In each case, religion has become less about a sincere belief in god and far more about the fear of life without him. In the Muslim-majority countries, that fear is imposed from above by force. In parts of America, it is carefully cultivated instead. In both, it reflects a deep anxiety about losing order in a world where knowledge, science, and rational inquiry have made old superstitions look increasingly redundant.

Simone de Beauvoir grasped this dynamic clearly, long before anyone had imagined the internet. She described faith, in its rigid form, as a way of evading the burden of human freedom altogether. It offers a ready-made answer to the mystery of existence, and in doing so it spares the believer the harder and more honest work of deciding what their own life actually means.

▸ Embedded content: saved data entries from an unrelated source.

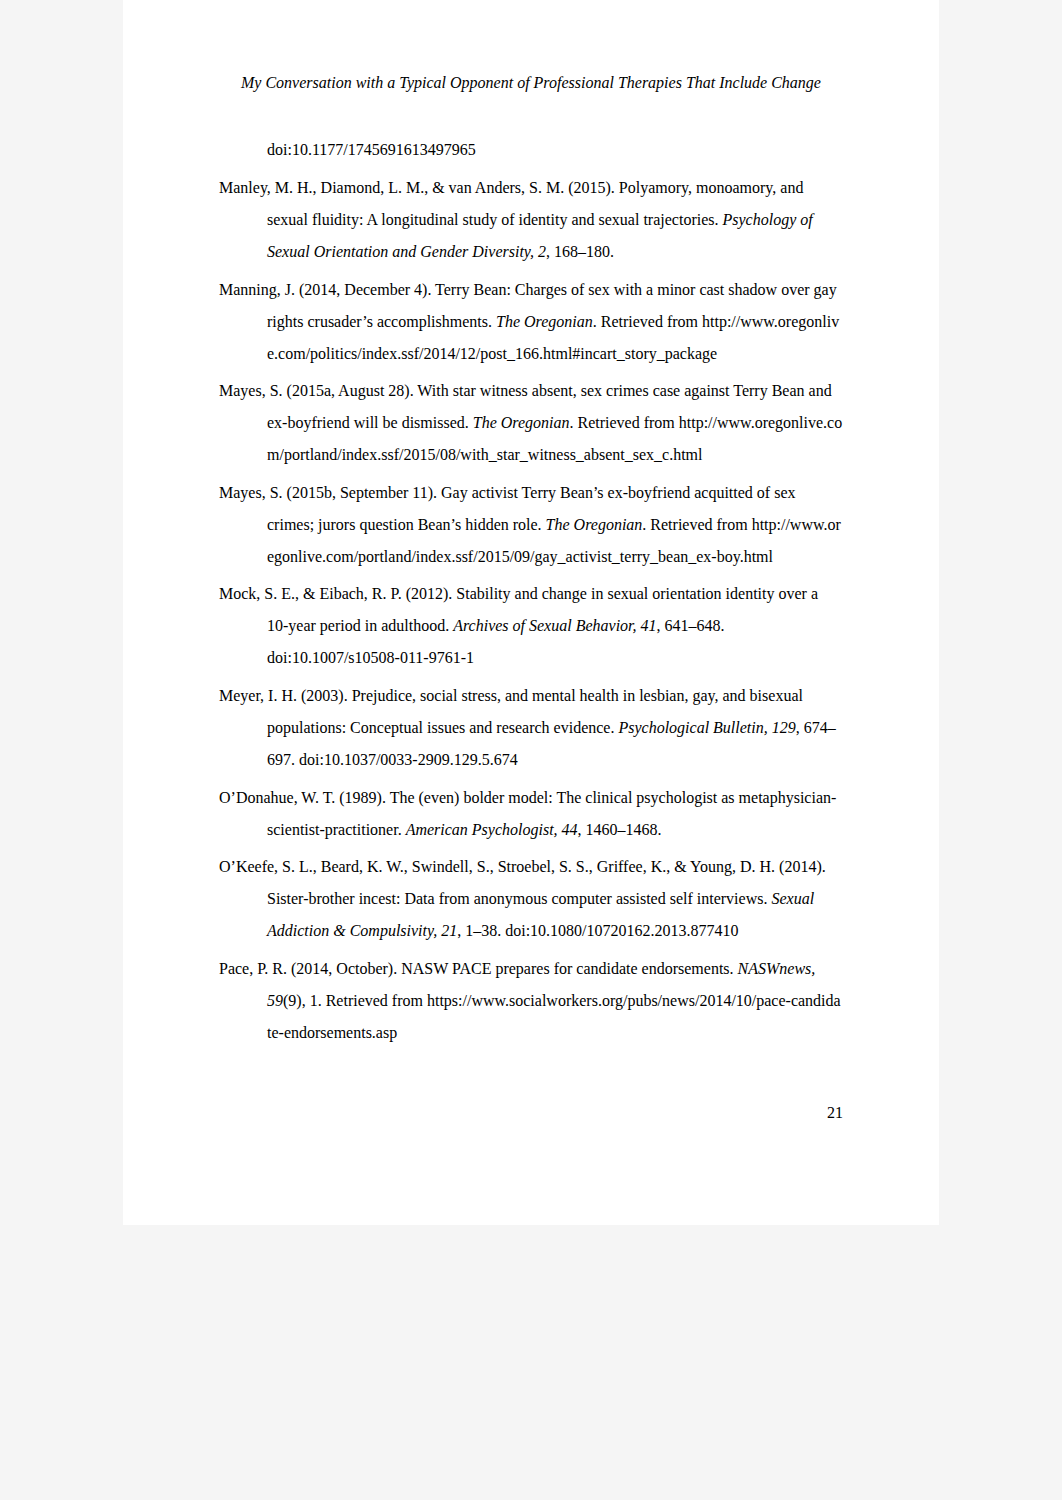My Conversation with a Typical Opponent of Professional Therapies That Include Change
doi:10.1177/1745691613497965
Manley, M. H., Diamond, L. M., & van Anders, S. M. (2015). Polyamory, monoamory, and sexual fluidity: A longitudinal study of identity and sexual trajectories. Psychology of Sexual Orientation and Gender Diversity, 2, 168–180.
Manning, J. (2014, December 4). Terry Bean: Charges of sex with a minor cast shadow over gay rights crusader’s accomplishments. The Oregonian. Retrieved from http://www.oregonlive.com/politics/index.ssf/2014/12/post_166.html#incart_story_package
Mayes, S. (2015a, August 28). With star witness absent, sex crimes case against Terry Bean and ex-boyfriend will be dismissed. The Oregonian. Retrieved from http://www.oregonlive.com/portland/index.ssf/2015/08/with_star_witness_absent_sex_c.html
Mayes, S. (2015b, September 11). Gay activist Terry Bean’s ex-boyfriend acquitted of sex crimes; jurors question Bean’s hidden role. The Oregonian. Retrieved from http://www.oregonlive.com/portland/index.ssf/2015/09/gay_activist_terry_bean_ex-boy.html
Mock, S. E., & Eibach, R. P. (2012). Stability and change in sexual orientation identity over a 10-year period in adulthood. Archives of Sexual Behavior, 41, 641–648. doi:10.1007/s10508-011-9761-1
Meyer, I. H. (2003). Prejudice, social stress, and mental health in lesbian, gay, and bisexual populations: Conceptual issues and research evidence. Psychological Bulletin, 129, 674–697. doi:10.1037/0033-2909.129.5.674
O’Donahue, W. T. (1989). The (even) bolder model: The clinical psychologist as metaphysician-scientist-practitioner. American Psychologist, 44, 1460–1468.
O’Keefe, S. L., Beard, K. W., Swindell, S., Stroebel, S. S., Griffee, K., & Young, D. H. (2014). Sister-brother incest: Data from anonymous computer assisted self interviews. Sexual Addiction & Compulsivity, 21, 1–38. doi:10.1080/10720162.2013.877410
Pace, P. R. (2014, October). NASW PACE prepares for candidate endorsements. NASWnews, 59(9), 1. Retrieved from https://www.socialworkers.org/pubs/news/2014/10/pace-candidate-endorsements.asp
21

Once information makes that freedom genuinely accessible to ordinary people, faith quietly becomes optional rather than essential. The resistance we see is therefore not really spiritual in nature so much as administrative. It is an organised effort to preserve control across a landscape in which obedience has finally become voluntary.


The Secular Momentum Elsewhere

While the Islamic and American anomalies dominate the headlines, the rest of the world quietly continues its long exodus from religion. In the Nordic countries, churches close their doors almost weekly. In Japan, belief has become largely cultural rather than spiritual. In Canada and Western Europe, moral reasoning increasingly detaches itself from doctrine altogether. The values of compassion, justice, and equality are no longer drawn from scripture but from a shared sense of common humanity.

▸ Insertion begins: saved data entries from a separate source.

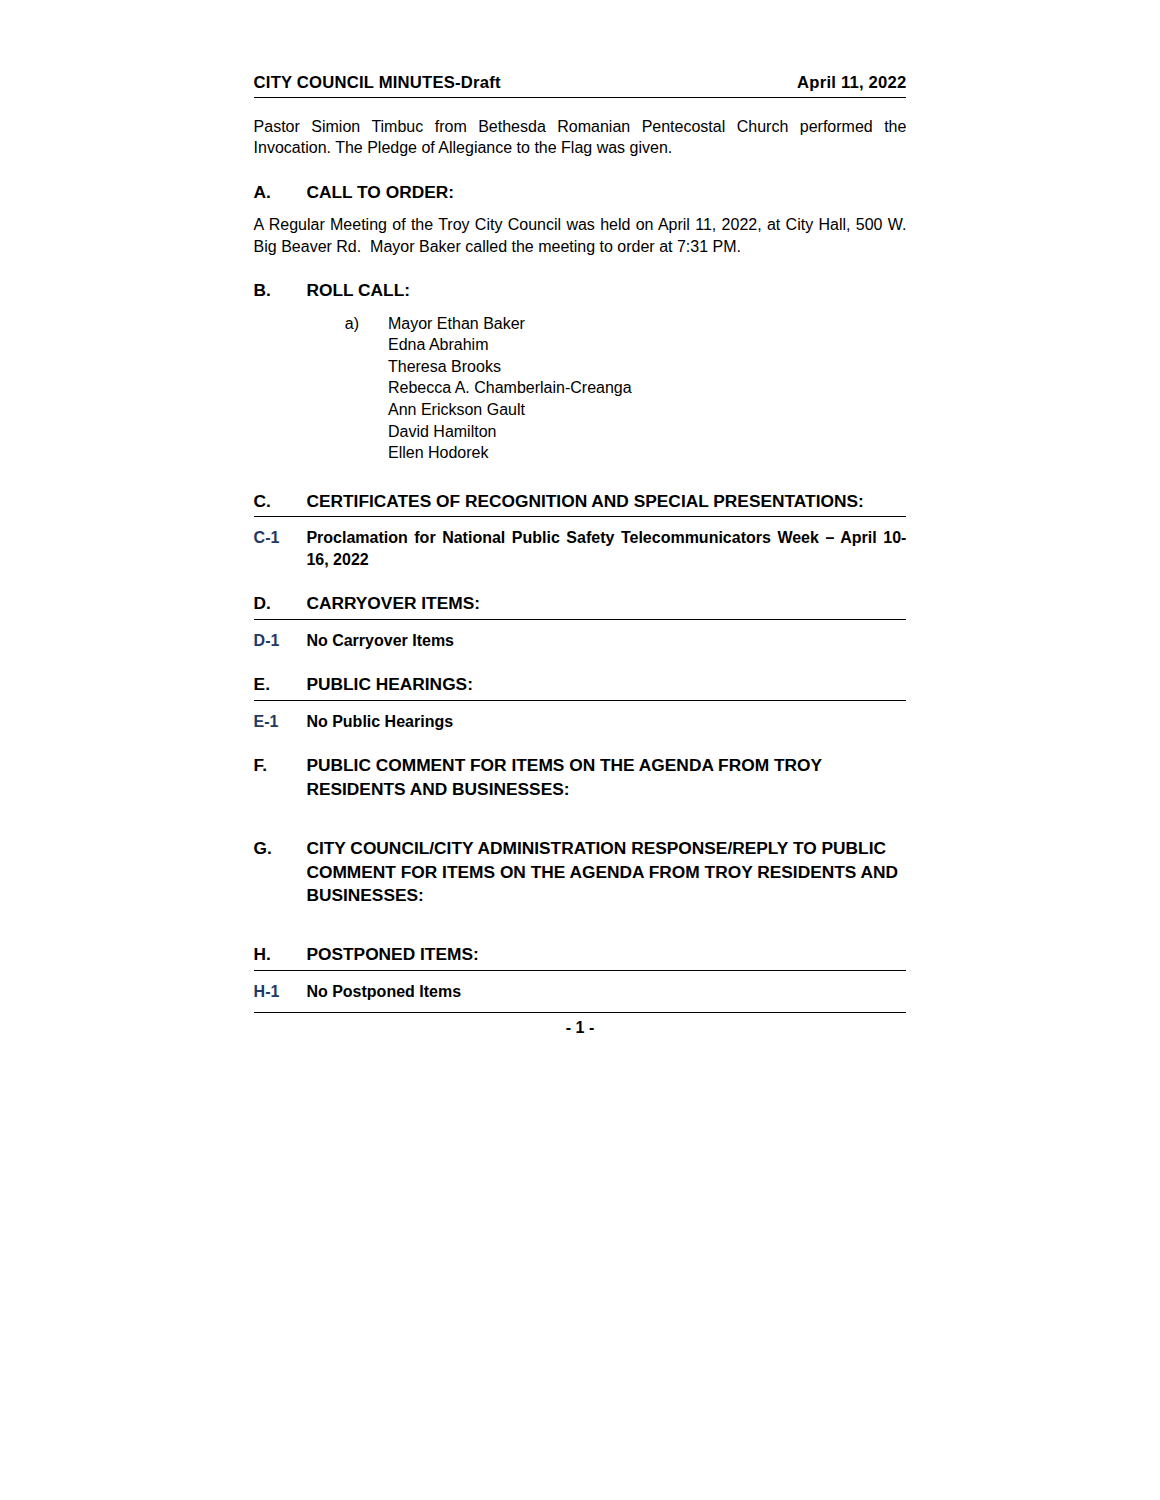CITY COUNCIL MINUTES-Draft April 11, 2022
Pastor Simion Timbuc from Bethesda Romanian Pentecostal Church performed the Invocation. The Pledge of Allegiance to the Flag was given.
A. CALL TO ORDER:
A Regular Meeting of the Troy City Council was held on April 11, 2022, at City Hall, 500 W. Big Beaver Rd. Mayor Baker called the meeting to order at 7:31 PM.
B. ROLL CALL:
a)
Mayor Ethan Baker
Edna Abrahim
Theresa Brooks
Rebecca A. Chamberlain-Creanga
Ann Erickson Gault
David Hamilton
Ellen Hodorek
C. CERTIFICATES OF RECOGNITION AND SPECIAL PRESENTATIONS:
C-1
Proclamation for National Public Safety Telecommunicators Week – April 10-16, 2022
D. CARRYOVER ITEMS:
D-1
No Carryover Items
E. PUBLIC HEARINGS:
E-1
No Public Hearings
F. PUBLIC COMMENT FOR ITEMS ON THE AGENDA FROM TROY RESIDENTS AND BUSINESSES:
G. CITY COUNCIL/CITY ADMINISTRATION RESPONSE/REPLY TO PUBLIC COMMENT FOR ITEMS ON THE AGENDA FROM TROY RESIDENTS AND BUSINESSES:
H. POSTPONED ITEMS:
H-1
No Postponed Items
- 1 -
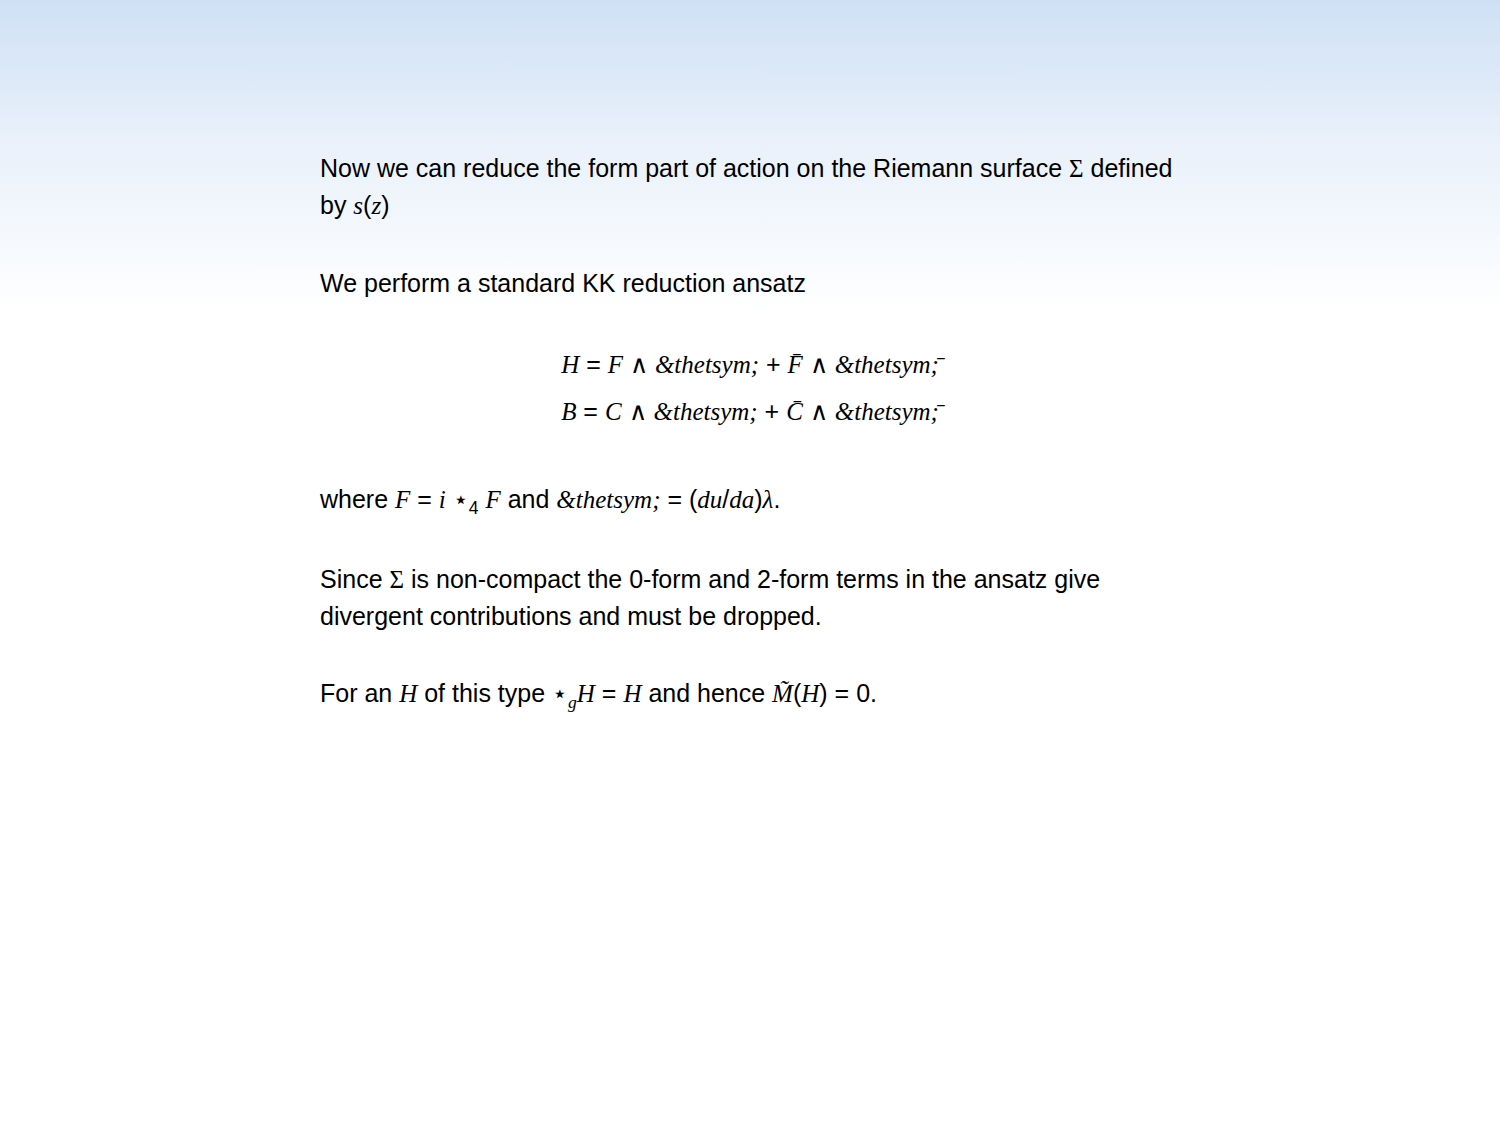Now we can reduce the form part of action on the Riemann surface Σ defined by s(z)
We perform a standard KK reduction ansatz
H = F ∧ &thetsym; + F̄ ∧ &thetsym;̄
B = C ∧ &thetsym; + C̄ ∧ &thetsym;̄
where F = i ⋆4 F and &thetsym; = (du/da)λ.
Since Σ is non-compact the 0-form and 2-form terms in the ansatz give divergent contributions and must be dropped.
For an H of this type ⋆gH = H and hence M̃(H) = 0.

Education correlates almost perfectly with secularisation. The more years of schooling a population manages to complete, the lower its reported levels of absolute belief tend to fall. Countries with near-universal literacy and a strong grounding in scientific education consistently report the lowest religiosity anywhere on earth.

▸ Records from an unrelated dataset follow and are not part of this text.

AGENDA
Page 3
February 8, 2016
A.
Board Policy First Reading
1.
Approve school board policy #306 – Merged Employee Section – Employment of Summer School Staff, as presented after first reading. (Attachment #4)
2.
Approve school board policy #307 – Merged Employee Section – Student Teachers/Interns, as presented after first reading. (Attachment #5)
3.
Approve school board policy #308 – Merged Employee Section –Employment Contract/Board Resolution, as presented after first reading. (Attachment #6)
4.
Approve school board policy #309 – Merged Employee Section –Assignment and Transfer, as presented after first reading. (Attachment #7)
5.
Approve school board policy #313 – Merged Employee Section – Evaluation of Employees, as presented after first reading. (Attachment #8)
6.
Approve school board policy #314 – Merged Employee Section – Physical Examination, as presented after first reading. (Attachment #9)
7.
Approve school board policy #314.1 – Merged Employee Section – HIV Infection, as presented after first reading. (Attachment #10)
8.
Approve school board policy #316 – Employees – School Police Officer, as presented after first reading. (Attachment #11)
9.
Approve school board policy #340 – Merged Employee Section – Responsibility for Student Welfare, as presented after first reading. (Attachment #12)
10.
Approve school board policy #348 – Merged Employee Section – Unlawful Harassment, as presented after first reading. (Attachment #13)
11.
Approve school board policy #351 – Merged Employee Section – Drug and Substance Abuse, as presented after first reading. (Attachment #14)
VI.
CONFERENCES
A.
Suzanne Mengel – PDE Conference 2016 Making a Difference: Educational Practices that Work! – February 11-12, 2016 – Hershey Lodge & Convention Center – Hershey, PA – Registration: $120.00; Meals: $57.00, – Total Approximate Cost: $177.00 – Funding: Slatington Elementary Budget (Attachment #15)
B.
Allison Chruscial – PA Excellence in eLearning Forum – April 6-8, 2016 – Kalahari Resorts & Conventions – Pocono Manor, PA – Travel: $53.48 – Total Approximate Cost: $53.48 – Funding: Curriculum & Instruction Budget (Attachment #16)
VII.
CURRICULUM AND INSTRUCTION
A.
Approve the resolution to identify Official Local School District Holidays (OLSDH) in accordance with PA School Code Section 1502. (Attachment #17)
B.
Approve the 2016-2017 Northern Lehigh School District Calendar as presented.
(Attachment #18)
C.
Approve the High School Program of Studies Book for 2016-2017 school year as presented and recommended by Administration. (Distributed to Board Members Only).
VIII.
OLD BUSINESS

Margaret Atwood once put the underlying hope rather beautifully:

I hope that people will finally come to realise that there is only one race, the human race, and that we are all members of it.

In that single sentence sits the whole essence of secular morality, which is the steady shift from divine command towards plain human empathy. The authority moves from the book back to the person.

Science has certainly not eradicated mystery from the world, but it has quietly replaced fear with curiosity. The unknown no longer demands our worship. It simply invites our exploration. Carl Sagan made the same point when he wrote that science is not merely compatible with spirituality but is itself a profound source of it. The real difference is that one of these paths seeks understanding while the other only ever asked for submission.


The Anomaly of Faith in a Transparent World

Religion has always thrived in opacity above all else. It depends on an authority that cannot be questioned and on claims that cannot be tested by anyone. The information age has now stripped away both of those defences at once. When all knowledge becomes searchable, miracles quietly lose their power. When history is digitised, scripture becomes context. When conversations cross every border freely, dogma collapses under the weight of its own contradictions.

In nations where open access to knowledge is simply the norm, the gods no longer die in any dramatic fashion. They fade gently from disuse instead. A generation raised on Wikipedia, recorded lectures, and vast digital archives does not feel any pressing need for priests to interpret reality on its behalf.

Bertrand Russell foresaw much of this shift a century ago when he offered his famous definition of a worthwhile life:

The good life is one inspired by love and guided by knowledge.

The combination of those two values, empathy on the one hand and evidence on the other, is more or less the whole definition of modern secularism. The resistance to that model, both in Islam and in America, reflects fragility rather than strength. Faith, once the dominant currency of entire civilisations, is steadily losing its value in the open marketplace of ideas.


The Future: Beyond Fear and Obedience

Religion is not about to disappear entirely, and it would be naive to predict otherwise. It will evolve, as it always has done, into a form of cultural memory and shared moral narrative. The scriptures themselves will certainly remain on the shelves, but their unquestioned authority will not. What genuinely changes now is the sheer necessity of belief.

In an age where answers are freely accessible, where morality can be reasoned out in the open, and where community can be found without any doctrine attached, religion no longer occupies the essential role it once did. Almost everything it used to offer can now be replicated more effectively by education, by empathy, and by honest open discourse.

Susan Jacoby made a closely related argument in The Age of American Unreason. She insisted that ignorance is never itself a virtue, and that any faith which actively demands ignorance of its followers cannot be counted as a virtue either. That distinction, more than almost any other, defines the information era we now live in. Humanity has, on the whole, outgrown obedience as a supposed moral good.

Where Islam enforces belief by statute, it traps human progress in place. Where America romanticises belief instead, it ends up politicising the truth itself. Both approaches are ultimately unsustainable against the rising tide of open information. The trajectory could hardly be clearer. Knowledge erodes unearned authority, and authority without knowledge eventually collapses under its own weight.

The quiet revolution will not arrive through clever argument so much as through sheer access. The more people genuinely come to know, the less they find they actually need to believe.


Closing Reflection

The decline of religion is not really a victory for atheism as such. It is far better understood as an outcome of literacy. The more clearly people come to understand their world, the less they find themselves afraid of it.

The future will not be a great war between belief and unbelief, whatever the loudest voices on either side might prefer. It will be a slow and surprisingly graceful retreat from dogma. Religion will persist for a while in those places where it must be enforced, and it will wither away in those places where it cannot be. The last bastions of belief still stand not because they are genuinely strong, but only because they are so heavily defended.

The rest of the world, meanwhile, is calmly and steadily moving on without them.